Work to complete
List, from the lines below, each one with "userId" in it.

Entries supplied
#####

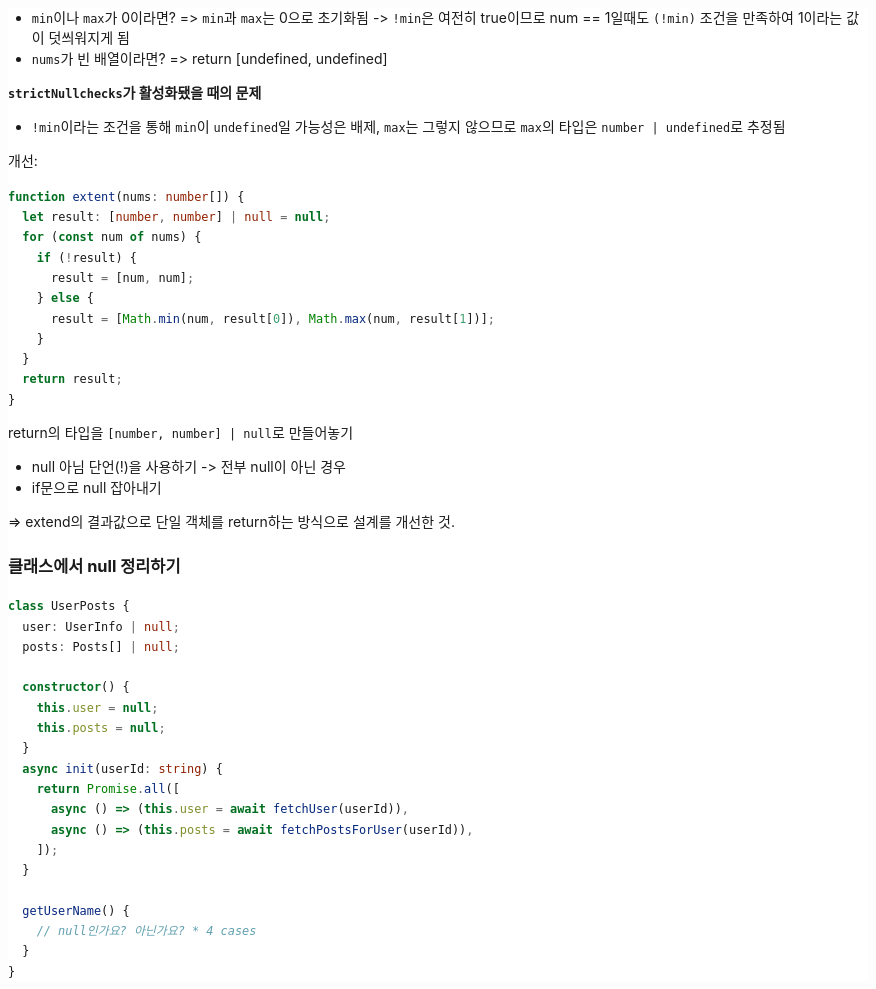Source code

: - `min`이나 `max`가 0이라면? => `min`과 `max`는 0으로 초기화됨 -> `!min`은 여전히 true이므로 num == 1일때도 `(!min)` 조건을 만족하여 1이라는 값이 덧씌워지게 됨
- `nums`가 빈 배열이라면? => return [undefined, undefined]

**`strictNullchecks`가 활성화됐을 때의 문제**

- `!min`이라는 조건을 통해 `min`이 `undefined`일 가능성은 배제, `max`는 그렇지 않으므로 `max`의 타입은 `number | undefined`로 추정됨

개선:

```ts
function extent(nums: number[]) {
  let result: [number, number] | null = null;
  for (const num of nums) {
    if (!result) {
      result = [num, num];
    } else {
      result = [Math.min(num, result[0]), Math.max(num, result[1])];
    }
  }
  return result;
}
```

return의 타입을 `[number, number] | null`로 만들어놓기

- null 아님 단언(!)을 사용하기 -> 전부 null이 아닌 경우
- if문으로 null 잡아내기

=> extend의 결과값으로 단일 객체를 return하는 방식으로 설계를 개선한 것.

### 클래스에서 null 정리하기

```ts
class UserPosts {
  user: UserInfo | null;
  posts: Posts[] | null;

  constructor() {
    this.user = null;
    this.posts = null;
  }
  async init(userId: string) {
    return Promise.all([
      async () => (this.user = await fetchUser(userId)),
      async () => (this.posts = await fetchPostsForUser(userId)),
    ]);
  }

  getUserName() {
    // null인가요? 아닌가요? * 4 cases
  }
}
```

#####

Finished exercise
  async init(userId: string) {
      async () => (this.user = await fetchUser(userId)),
      async () => (this.posts = await fetchPostsForUser(userId)),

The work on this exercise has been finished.